Einkommensteuer – Finanzausschuss verabschiedet Flexibilisierung des Investitionsabzugsbetrags (§ 7g Abs. 1 bis 4 EStG-E)

Nach der bisherigen Reglung war für die Inanspruchnahme des Investitionsabzugsbetrags in § 7g EStG die Funktion des anzuschaffenden oder herzustellenden begünstigenden Wirtschaftsgutes anzugeben. In der betrieblichen Praxis ist die Inanspruchnahme des Investitionsabzugsbetrags aus diesem Grund häufig auf Schwierigkeiten gestoßen. Nachträgliche Änderungen der Investitionsplanung oder eine Aufstockung des Investitionsvolumens waren nicht möglich.

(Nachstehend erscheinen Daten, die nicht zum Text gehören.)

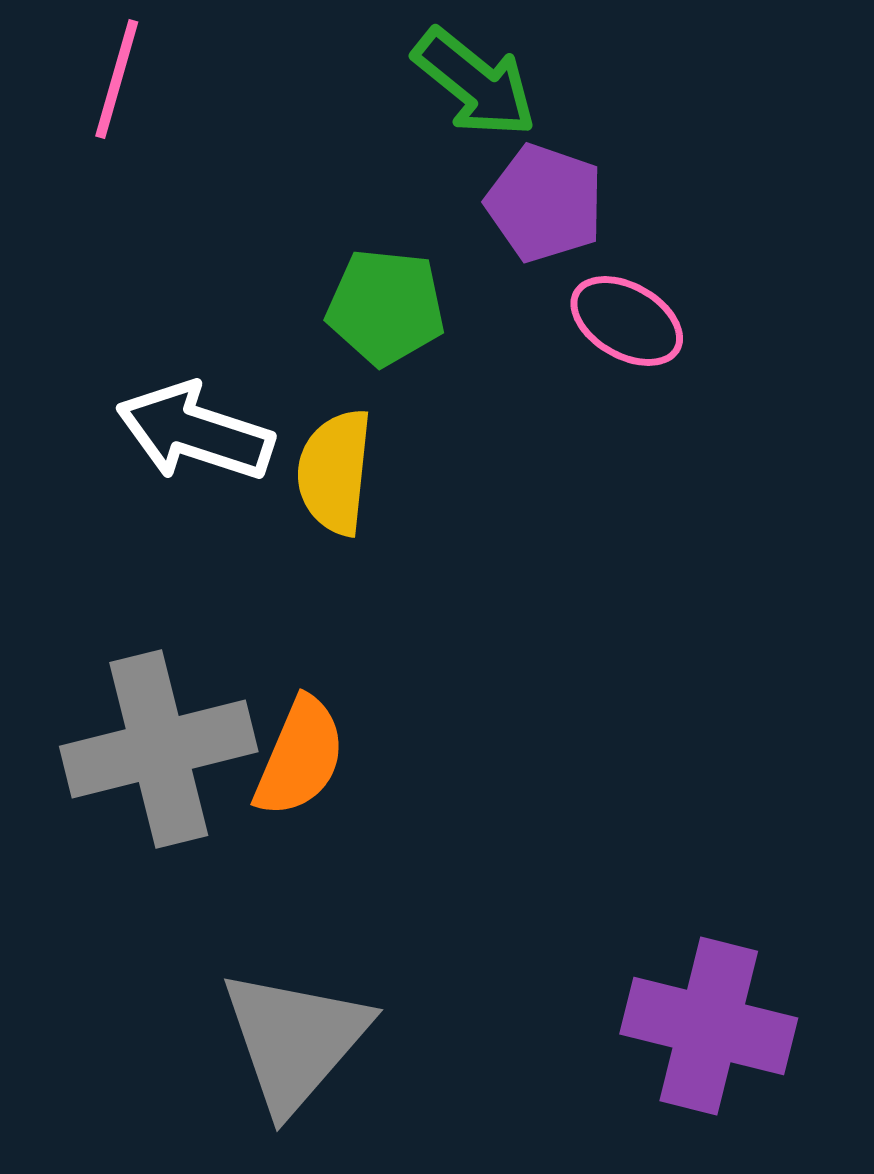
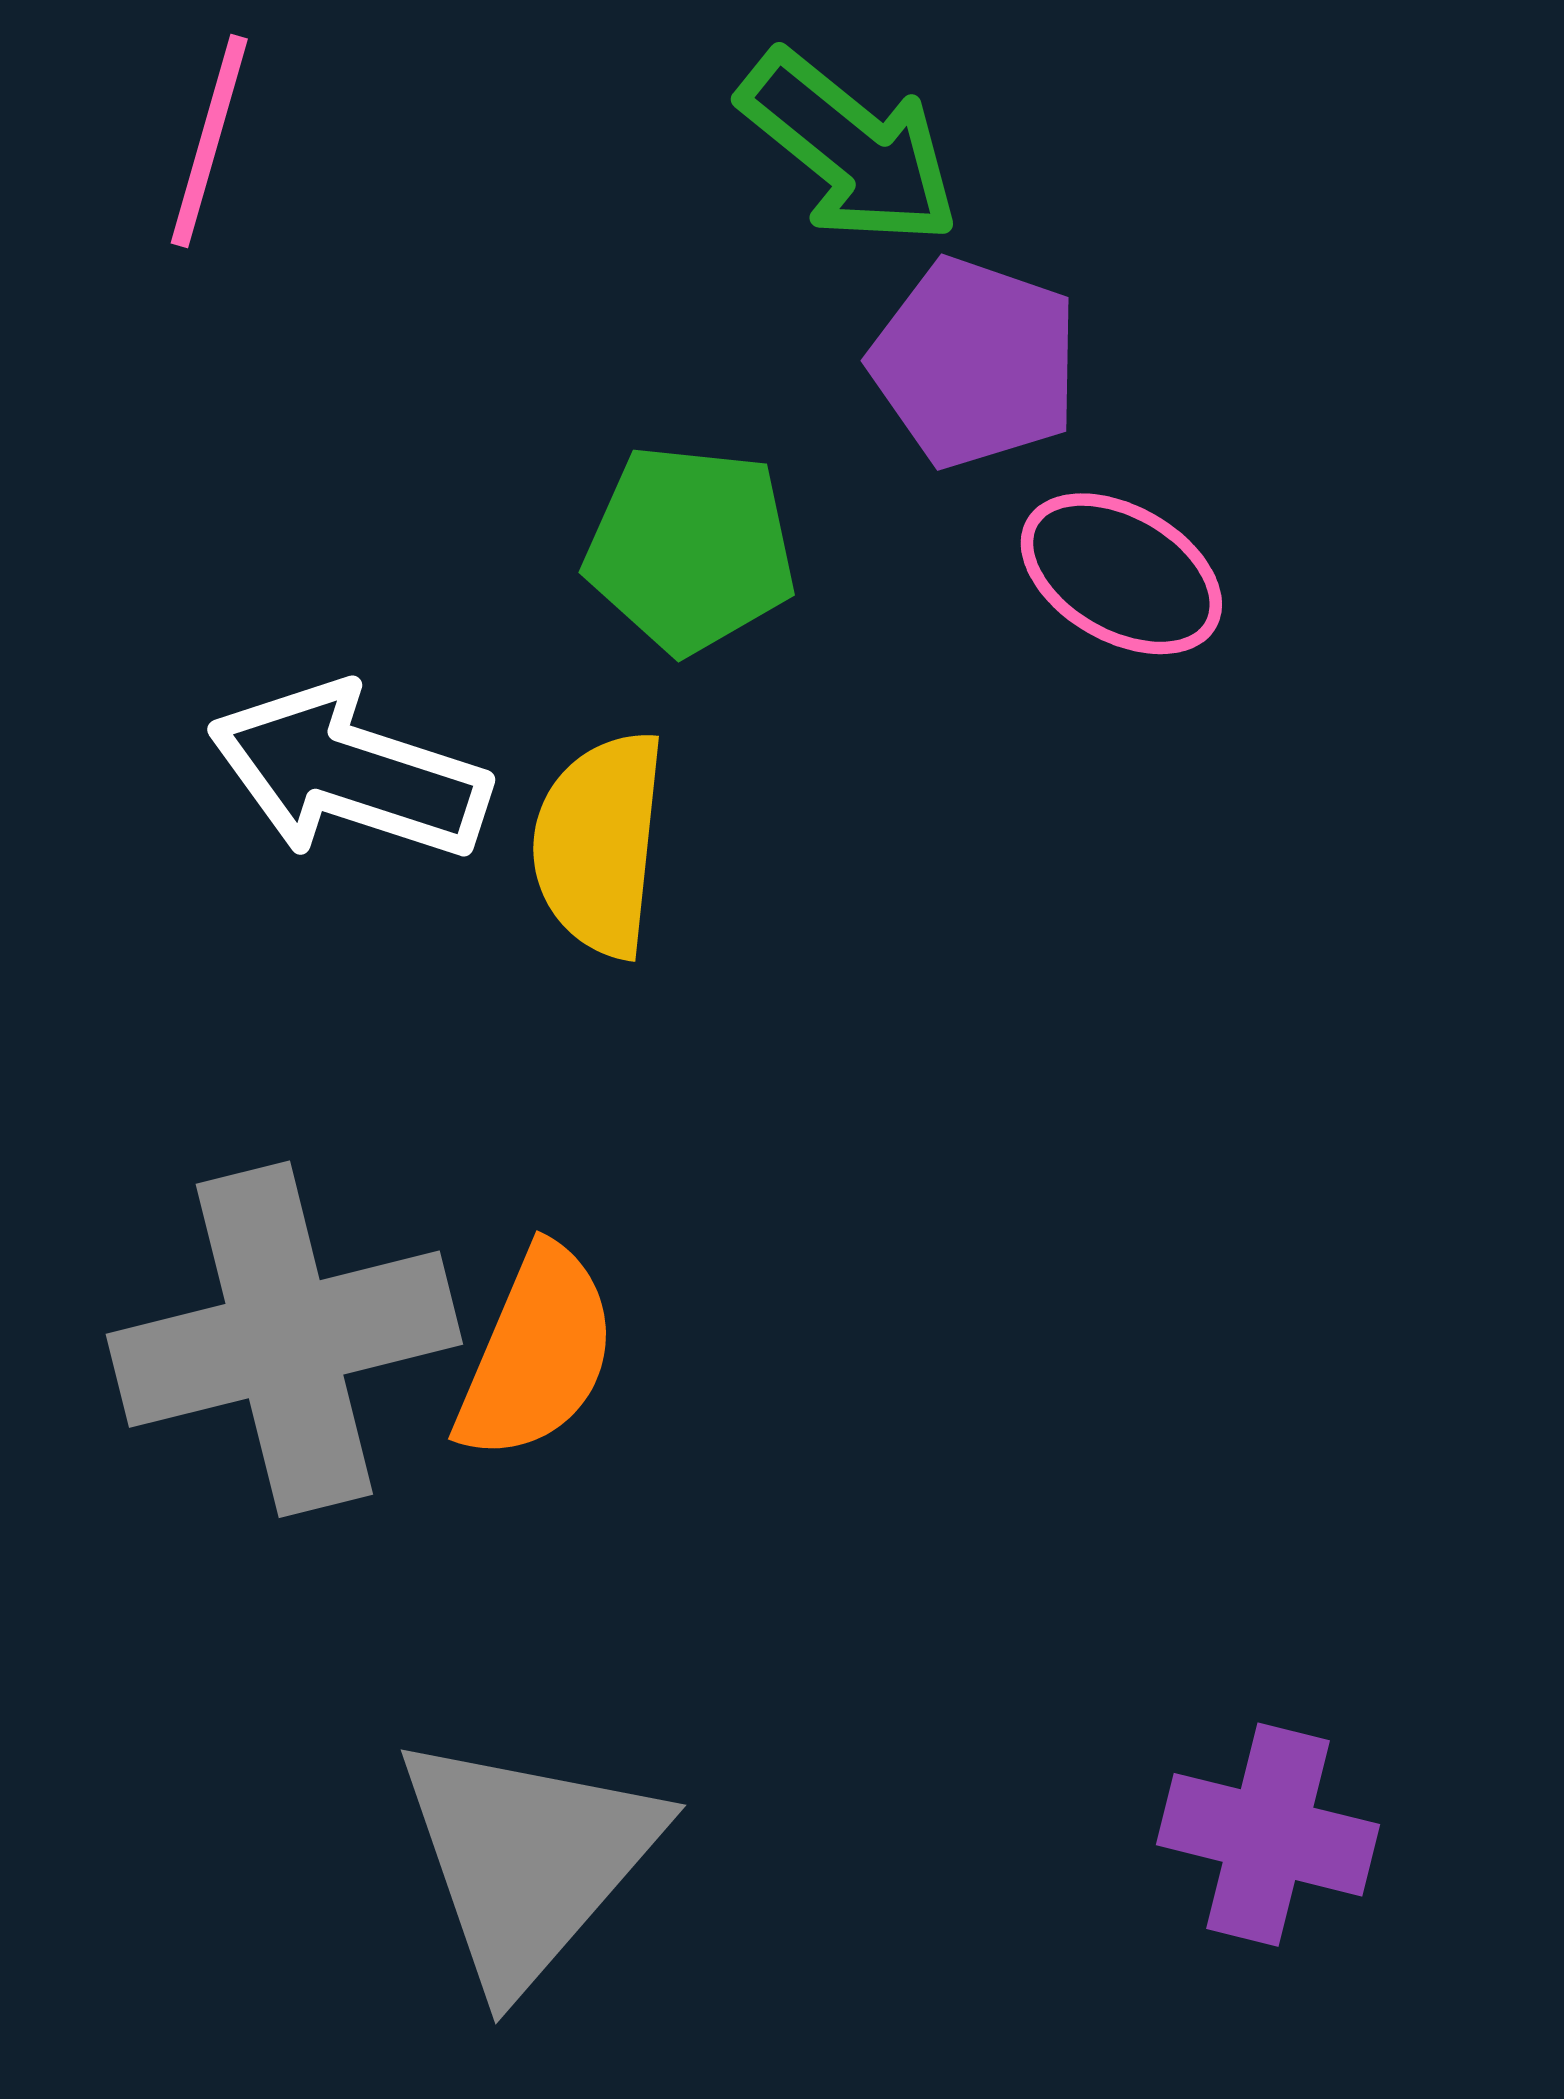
purple cross: (709, 1026) -> (1268, 1835), size x0.7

Die vom Finanzausschuss des Bundestags am 23. September 2015 im Steueränderungsgesetz 2015 verabschiedete Flexibilisierung des Investitionsabzugsbetrages in § 7g EStG stellt daher einen vom ZDH bereits seit Jahren geforderten Beitrag zum Bürokratieabbau dar: Für die Geltendmachung des Investitionsabzugsbetrags in § 7g EStG soll nunmehr auf die Funktionsbezeichnung verzichtet werden. Damit werden betriebliche Investitionen als solche gefördert, unabhängig davon, in welches konkrete Wirtschaftsgut sie erfolgen. Dabei bleibt der Förderungsumfang erhalten, so dass der Steuerpflichtige weiterhin Abzugsbeträge für künftige Investitionen im beweglichen Anlagevermögen bis zu einem Höchstbetrag von 200.000 Euro gewinnmindernd abziehen kann. Das heißt, die Geltendmachung des Investitionsabzugsbetrags soll zukünftig mit deutlich weniger Verwaltungsaufwand verbunden sein.

Damit bewirkt die geplante Neuregelung einen enormen Vereinfachungseffekt für die Wirtschaft und bedeutet einen großen Erfolg für den ZDH.